Re-purposing DPSGD analysis tools
You are correct that these tools accept parameters which are named for the DP-SGD setting; however, their arguments can be remapped to the federated setting in a fairly straightforward manner.
Suppose we have the symbol apply_dp_sgd_analysis
from TFP's analysis library. We can write a simple function that essentially modifies the body of compute_dp_sgd_privacy
for the federated setting:
def compute_fl_privacy(num_rounds, noise_multiplier, num_users, users_per_round):
# This actually assumes Poisson subsampling, which may not be *quite*
# right in your setting, but the approximation should be close either way.

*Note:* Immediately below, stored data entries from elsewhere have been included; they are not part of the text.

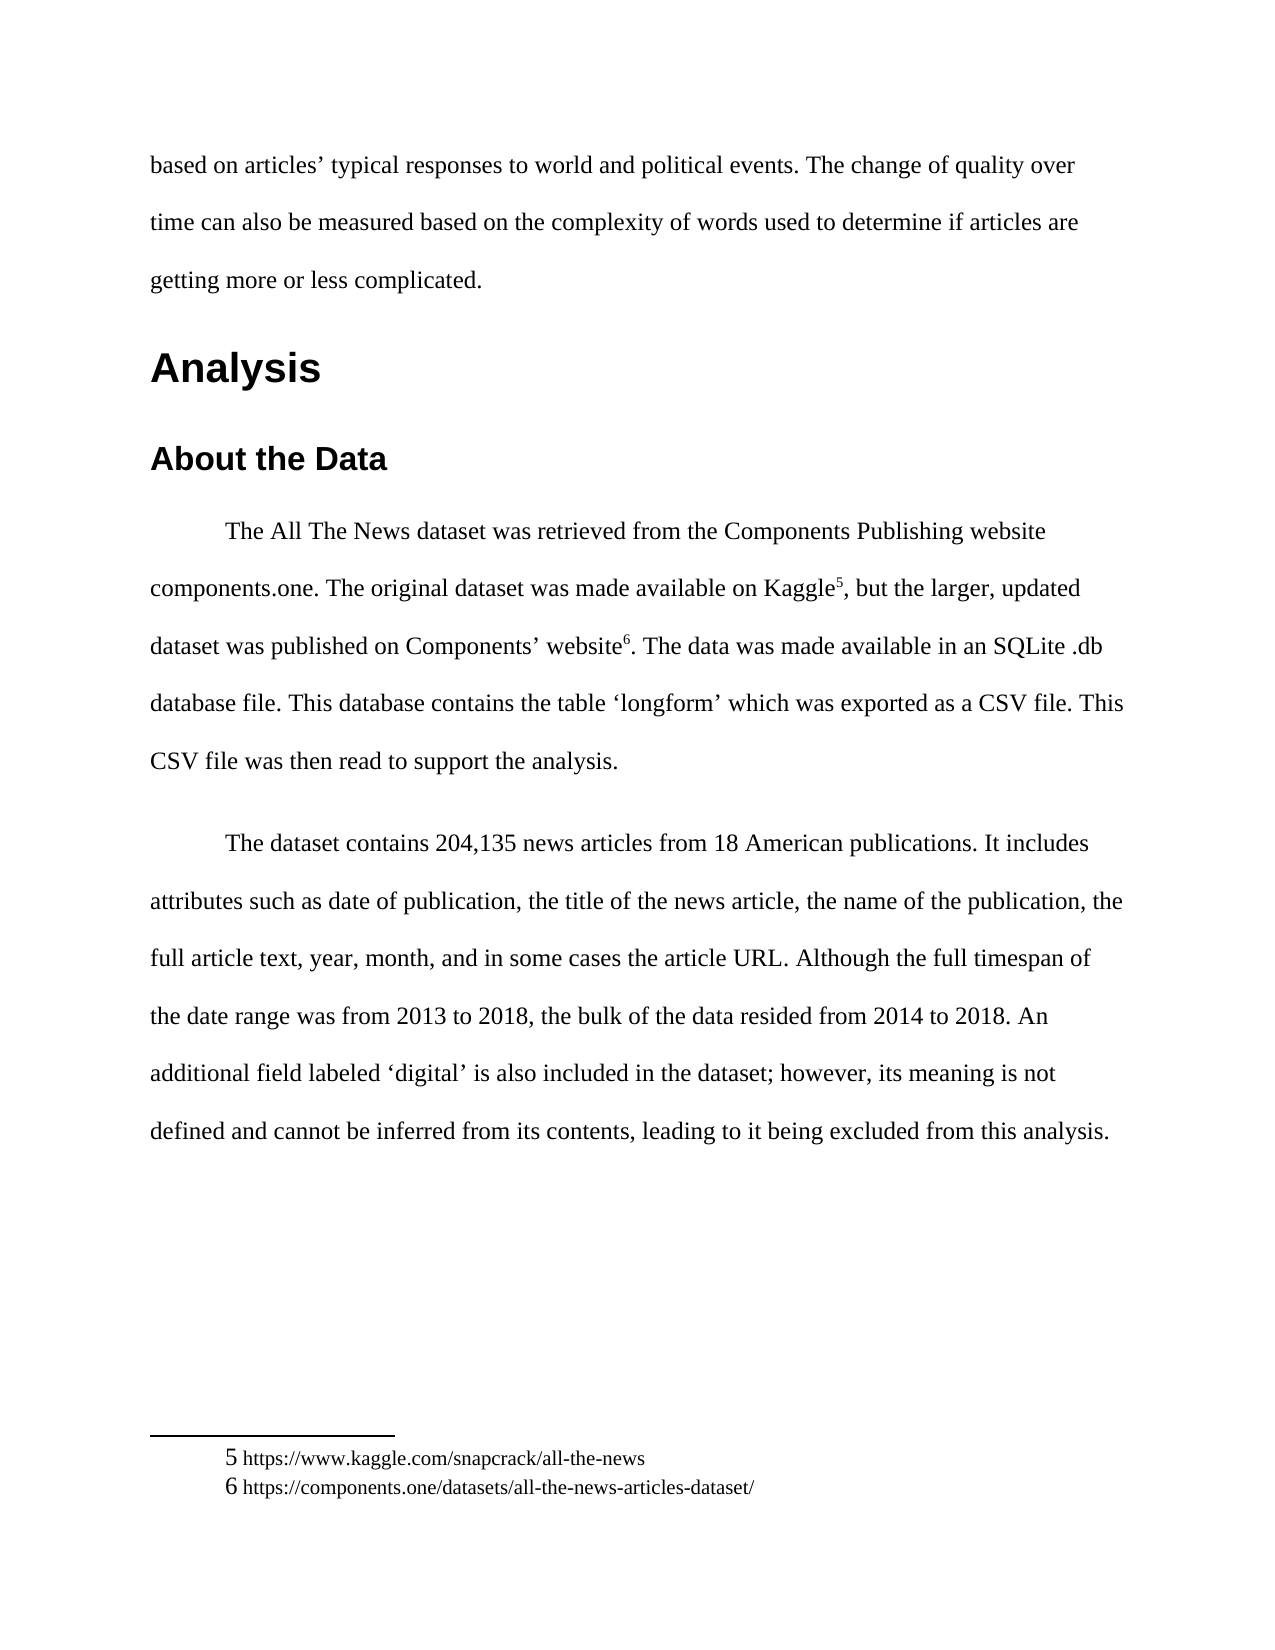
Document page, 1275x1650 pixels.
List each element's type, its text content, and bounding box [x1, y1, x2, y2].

subtitle Analysis [150, 343, 1125, 391]
text The All The News dataset was retrieved from the Components Publishing website components.one. The original dataset was made available on Kaggle, but the larger, updated dataset was published on Components’ website. The data was made available in an SQLite .db database file. This database contains the table ‘longform’ which was exported as a CSV file. This CSV file was then read to support the analysis. [150, 516, 1125, 775]
subtitle About the Data [150, 439, 1125, 478]
text The dataset contains 204,135 news articles from 18 American publications. It includes attributes such as date of publication, the title of the news article, the name of the publication, the full article text, year, month, and in some cases the article URL. Although the full timespan of the date range was from 2013 to 2018, the bulk of the data resided from 2014 to 2018. An additional field labeled ‘digital’ is also included in the dataset; however, its meaning is not defined and cannot be inferred from its contents, leading to it being excluded from this analysis. [150, 828, 1125, 1145]
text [150, 150, 1125, 294]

q = users_per_round / num_users # q - the sampling ratio.
# These orders are inlined from the body of compute_dp_sgd_privacy
orders = ([1.25, 1.5, 1.75, 2., 2.25, 2.5, 3., 3.5, 4., 4.5] +
list(range(5, 64)) + [128, 256, 512])
# Depending on whether your TFF code by default uses adaptive clipping or not,
# you may need to rescale your noise_multiplier argument.
return apply_dp_sgd_analysis(
q, sigma=noise_multiplier, steps=num_rounds, orders=orders, delta=num_users ** (-1))
Using TFP PrivacyLedger
If you're using the relatively new tff.aggregators.DifferentiallyPrivateFactory
(which I would suggest over the DP process used above), you can pass an already-constructed DPQuery
, which can be decorated with a PrivacyLedger
. This ledger could then be passed directly into a function like compute_rdp_from_ledger
, and it should have tracked the privacy spent from each of the query calls.